Mistral Large 2
A 123 billion parameter model with strong capabilities in code generation, math, and reasoning. Features improved multilingual support for dozens of languages, a 128k context window, and advanced function calling capabilities. Excels at instruction following and delivers concise results.
Key Specifications
Parameters
123.0B
Context
128.0K
Release Date
July 24, 2024
Average Score
87.6%
Timeline
Key dates in the model's history
Announcement
July 24, 2024
Last Update
July 19, 2025
Today
March 25, 2026
Technical Specifications
Parameters
123.0B
Training Tokens
-
Knowledge Cutoff
-
Family
-
Capabilities
MultimodalZeroEval
Pricing & Availability
Input (per 1M tokens)
$2.00
Output (per 1M tokens)
$6.00
Max Input Tokens
128.0K
Max Output Tokens
128.0K
Supported Features
Function CallingStructured OutputCode ExecutionWeb SearchBatch InferenceFine-tuning
Benchmark Results
Model performance metrics across various tests and benchmarks
General Knowledge
Tests on general knowledge and understanding
MMLU
Accuracy In context evaluation model LLM accuracy relates to to abilities model correctly answer on questions or solve tasks. Accuracy can measure, proportion correct answers from general numbers questions. In capacity accuracy often is used evaluation, verification or comparison with reference answers. Accuracy is important evaluation, since gives representation about that, how well model at answer on questions in specific domain field or in various contexts. She/It helps identify strong side and limitations model, and also determine field, requiring further • Self-reported
Programming
Programming skills tests
HumanEval
Pass@1 Method evaluation Pass@1 measures percentage tasks, which model solves successfully with first attempts. This direct score quality work model at without capabilities corrections or attempts. metric especially important for scenarios, where users and exact answer, or in cases, when attempts from-for limitations by time, or systems. When Pass@1: • Model receives task one times • one solution • Solution is evaluated how correct or • Final score — percentage correct answers from all tasks High score Pass@1 indicates on reliability model and her/its ability find solutions without additional iterations. This metric often is used in analysis various models for determination their base performance • Self-reported
Mathematics
Mathematical problems and computations
GSM8k
Accuracy
AI-generated answers can sound plausible but still be incorrect. To measure how well LLMs can produce factually accurate answers, we can present them with test questions with known answers, and assess the percentage of their responses that are correct.
Benchmarks:
- General Knowledge: MMLU, a comprehensive test covering 57 subjects from STEM to humanities.
- Advanced Knowledge: GPQA (Graduate-level Professional Questions & Answers), which tests expert-level knowledge.
- Mathematical Reasoning: GSM8K for grade school math problems, and MATH for competition-level problems.
This metric helps evaluate if models can reliably generate factual information rather than just producing coherent-sounding text. High accuracy suggests an LLM can be trusted to provide correct information within its training domain. • Self-reported
Other Tests
Specialized benchmarks
MMLU French
Accuracy AI: The model gave the correct answer.
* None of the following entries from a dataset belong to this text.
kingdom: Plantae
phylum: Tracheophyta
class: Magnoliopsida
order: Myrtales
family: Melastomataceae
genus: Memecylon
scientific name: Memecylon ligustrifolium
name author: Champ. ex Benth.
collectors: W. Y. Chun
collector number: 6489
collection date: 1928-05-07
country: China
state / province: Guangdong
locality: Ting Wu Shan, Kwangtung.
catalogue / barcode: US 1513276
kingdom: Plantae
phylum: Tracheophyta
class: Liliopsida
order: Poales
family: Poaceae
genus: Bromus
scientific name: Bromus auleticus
Human: Model correct answer • Self-reported
MT-Bench
Score
Evaluation • Self-reported
License & Metadata
License
mistral_research_license
Announcement Date
July 24, 2024
Last Updated
July 19, 2025
Compare Mistral Large 2
All comparisonsSimilar Models
All ModelsCodestral-22B
Mistral AI
22.2B
Best score:0.8 (HumanEval)
Released:May 2024
Price:$0.20/1M tokens
LongCat-Flash-Thinking-2601
Meituan
560.0B
Best score:1.0 (TAU)
Released:Jan 2026
DeepSeek-R1
DeepSeek
671.0B
Best score:0.9 (MMLU)
Released:Jan 2025
Price:$3.00/1M tokens
GLM-5
Zhipu AI
744.0B
Best score:0.9 (TAU)
Released:Feb 2026
GLM-4.7
Zhipu AI
358.0B
Best score:0.9 (TAU)
Released:Dec 2025
Price:$0.60/1M tokens
DeepSeek-V2.5
DeepSeek
236.0B
Best score:0.9 (HumanEval)
Released:May 2024
Price:$2.00/1M tokens
Kimi K2-Thinking-0905
Moonshot AI
1.0T
Best score:0.8 (GPQA)
Released:Sep 2025
Price:$0.60/1M tokens
Nemotron 3 Super (120B A12B)
NVIDIA
120.0B
Best score:0.8 (GPQA)
Released:Mar 2026
Recommendations are based on similarity of characteristics: developer organization, multimodality, parameter size, and benchmark performance. Choose a model to compare or go to the full catalog to browse all available AI models.